Askese und Perfektion
Konzert Medea Bindewald stellt im Sisi-Schloss in Unterwittelsbach Scarlatti in den Mittelpunkt
Aichach-Unterwittelsbach Ein Cembalokonzert ist kein wuchtiges Orgelspiel, kein Event für größere Menschenmengen, wie die Kulturmanager es lieben. Ein feines Konzert auf diesem Instrument erlebten jetzt die Besucher im Sisi-Schloss im Aichacher Stadtteil Unterwittelsbach. Medea Bindewald setzte dort die Reihe „Komponisten im Porträt“mit Werken des Domenico Scarlatti fort.
Eine gewisse Askese umspielt diese Musik, eine fast geometrische Klarheit, die sich zum Linien- und Formengeflecht entfaltet. Wenig zum Einfühlen geeignet ist diese Musik und ist auf kleinere Räume angewiesen. Die Freunde des Cembalos galten lange auch als Vertreter eines intellektuellen, allem Schwelgerischen abgeneigten, asketischen Priestertums. Der Zuhörer muss das Instrument lieben, um es überhaupt goutieren zu können. Dann aber, wenn man sich einmal zum Hören entschlossen hat, kann jeder die Erfahrung machen, dass die strenge Sachlichkeit, mit der Medea Bindewald die Sonaten Domenico Scarlattis spielte, ihren eigenen Rausch zu erzeugen vermag. Denn Scarlattis Stücke zeigen wechselnde Formen und Charaktere, doch durchweg hohe spieltechnische Ansprüche. Zudem wusste Bindewald einiges zu erzählen.
In Venedig lernte Thomas Roseingrave Domenico Scarlatti kennen, dieser beeindruckte den Engländer so sehr, dass er berichtete: „Ich dachte, dass ,ten hundred devils had been at the instrument’, (Ihm sei gewesen, als ob zehn Mal hundert Teufel am Instrument gesessen wären).“Roseingrave schloss mit Scarlatti eine enge Freundschaft und folgte ihm nach auf Reisen nach Rom und Neapel. Die Cembalistin spielte die „Introduction to Scarlatti Lessons“. Zwei kurze Sonaten von Frei Jacinto do Sacramento folgten. Mit zwei kurzen Sonaten von Domenico Scarlatti wurde das Publikum in die Pause geschickt.

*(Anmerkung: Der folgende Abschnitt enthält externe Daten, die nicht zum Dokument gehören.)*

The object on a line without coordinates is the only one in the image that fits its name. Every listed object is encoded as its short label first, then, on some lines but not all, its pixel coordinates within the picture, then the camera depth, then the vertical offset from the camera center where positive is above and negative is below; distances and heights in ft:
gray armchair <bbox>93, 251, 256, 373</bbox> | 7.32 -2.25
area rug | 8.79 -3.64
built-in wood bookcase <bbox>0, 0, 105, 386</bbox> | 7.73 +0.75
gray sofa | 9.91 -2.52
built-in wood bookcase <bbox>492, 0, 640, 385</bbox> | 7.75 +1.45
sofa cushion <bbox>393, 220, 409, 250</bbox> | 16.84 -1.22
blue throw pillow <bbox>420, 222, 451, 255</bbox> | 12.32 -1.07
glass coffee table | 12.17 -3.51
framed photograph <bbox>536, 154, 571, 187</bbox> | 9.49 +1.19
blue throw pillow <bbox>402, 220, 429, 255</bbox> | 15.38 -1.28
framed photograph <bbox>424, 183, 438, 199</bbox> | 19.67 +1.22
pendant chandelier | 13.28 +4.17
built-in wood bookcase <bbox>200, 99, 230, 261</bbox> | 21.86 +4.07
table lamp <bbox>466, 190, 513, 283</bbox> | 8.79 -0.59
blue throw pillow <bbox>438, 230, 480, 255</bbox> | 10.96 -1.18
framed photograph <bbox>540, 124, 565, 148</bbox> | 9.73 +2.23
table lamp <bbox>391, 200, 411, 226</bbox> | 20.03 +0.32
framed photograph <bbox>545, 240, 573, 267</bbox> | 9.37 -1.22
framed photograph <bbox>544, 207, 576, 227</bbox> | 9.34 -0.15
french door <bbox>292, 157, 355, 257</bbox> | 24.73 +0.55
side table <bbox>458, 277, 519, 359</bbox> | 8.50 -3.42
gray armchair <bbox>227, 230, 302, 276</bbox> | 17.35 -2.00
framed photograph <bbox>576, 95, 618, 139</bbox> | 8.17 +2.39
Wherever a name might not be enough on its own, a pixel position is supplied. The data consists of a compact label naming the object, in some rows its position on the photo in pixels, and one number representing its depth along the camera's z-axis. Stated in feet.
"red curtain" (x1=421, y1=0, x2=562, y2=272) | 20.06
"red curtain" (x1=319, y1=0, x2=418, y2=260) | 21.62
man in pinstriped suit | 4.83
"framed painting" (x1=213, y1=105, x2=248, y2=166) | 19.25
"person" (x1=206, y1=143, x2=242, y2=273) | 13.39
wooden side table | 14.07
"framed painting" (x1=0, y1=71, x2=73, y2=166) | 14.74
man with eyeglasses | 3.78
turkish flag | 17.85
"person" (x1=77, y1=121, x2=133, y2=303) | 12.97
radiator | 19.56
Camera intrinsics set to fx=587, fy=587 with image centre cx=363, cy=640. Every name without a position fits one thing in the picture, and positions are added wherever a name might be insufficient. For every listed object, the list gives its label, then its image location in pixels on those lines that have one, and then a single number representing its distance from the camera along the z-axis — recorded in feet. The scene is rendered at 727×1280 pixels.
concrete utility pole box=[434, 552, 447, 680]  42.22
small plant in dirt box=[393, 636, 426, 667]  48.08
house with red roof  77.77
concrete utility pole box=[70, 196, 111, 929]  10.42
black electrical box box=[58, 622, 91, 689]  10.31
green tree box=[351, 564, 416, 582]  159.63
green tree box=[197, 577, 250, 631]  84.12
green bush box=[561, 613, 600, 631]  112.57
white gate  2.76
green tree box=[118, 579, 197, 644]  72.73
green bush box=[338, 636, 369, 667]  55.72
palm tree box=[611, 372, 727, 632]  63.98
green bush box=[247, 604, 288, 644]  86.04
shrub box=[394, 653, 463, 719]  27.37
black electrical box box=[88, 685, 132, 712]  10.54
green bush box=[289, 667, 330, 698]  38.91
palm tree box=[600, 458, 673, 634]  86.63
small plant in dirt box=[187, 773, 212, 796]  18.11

Carlos Seixas verfasste ein umfangreiches Werk für Cembalo und/ oder Orgel. Überliefert ist die Komposition von etwa 700 Sonaten, von denen wegen des Erdbebens von Lissabon aber nur 105 erhalten sind. Die schwierige Quellenlage, aus dem oben erwähnten Grund, gilt auch für seine geistlichen Kompositionen und Orchesterwerke. Die Sonaten von Seixas sind am Vorbild Domenico Scarlatti orientiert, besitzen jedoch eine durchaus eigenständige, sehr kantable Tonsprache, die sich am seinerzeit galanten neapolitanischen Stil orientiert und oft von beträchtlicher Virtuosität ist.
Die fesselnde Interpretation von Solers Fandango, der eine bezwingend iberische Atmosphäre hervorruft, ist einer besonderen Erwähnung wert – hier gelingt Medea Bindewald ein Stück historischer Folklore auf höchstem Niveau.
Domenico Scarlatti, ein Kind des Tausendsassas Alessandro Scarlatti, wollte sich nicht musikalisch dressieren lassen und emigrierte schließlich von Venedig an den Hof von Lissabon und ging mit der spanischen Königin Maria Bárbara, seiner Schülerin, nach Madrid. Dort schrieb er nichts anderes mehr als Cembalosonaten: gern von Moll nach Dur wechselnd, mit vertrackten Handkreuzungen, gespickt mit Arpeggien und folkloristischen Elementen. Domingo Escarlati, wie er sich nun nannte, war ein Musikethnologe vor der Zeit. Und ein Revolutionär. Aber aus Scarlattis Sonaten leuchtet eine Welt, die es im 18. Jahrhundert noch gar nicht gibt.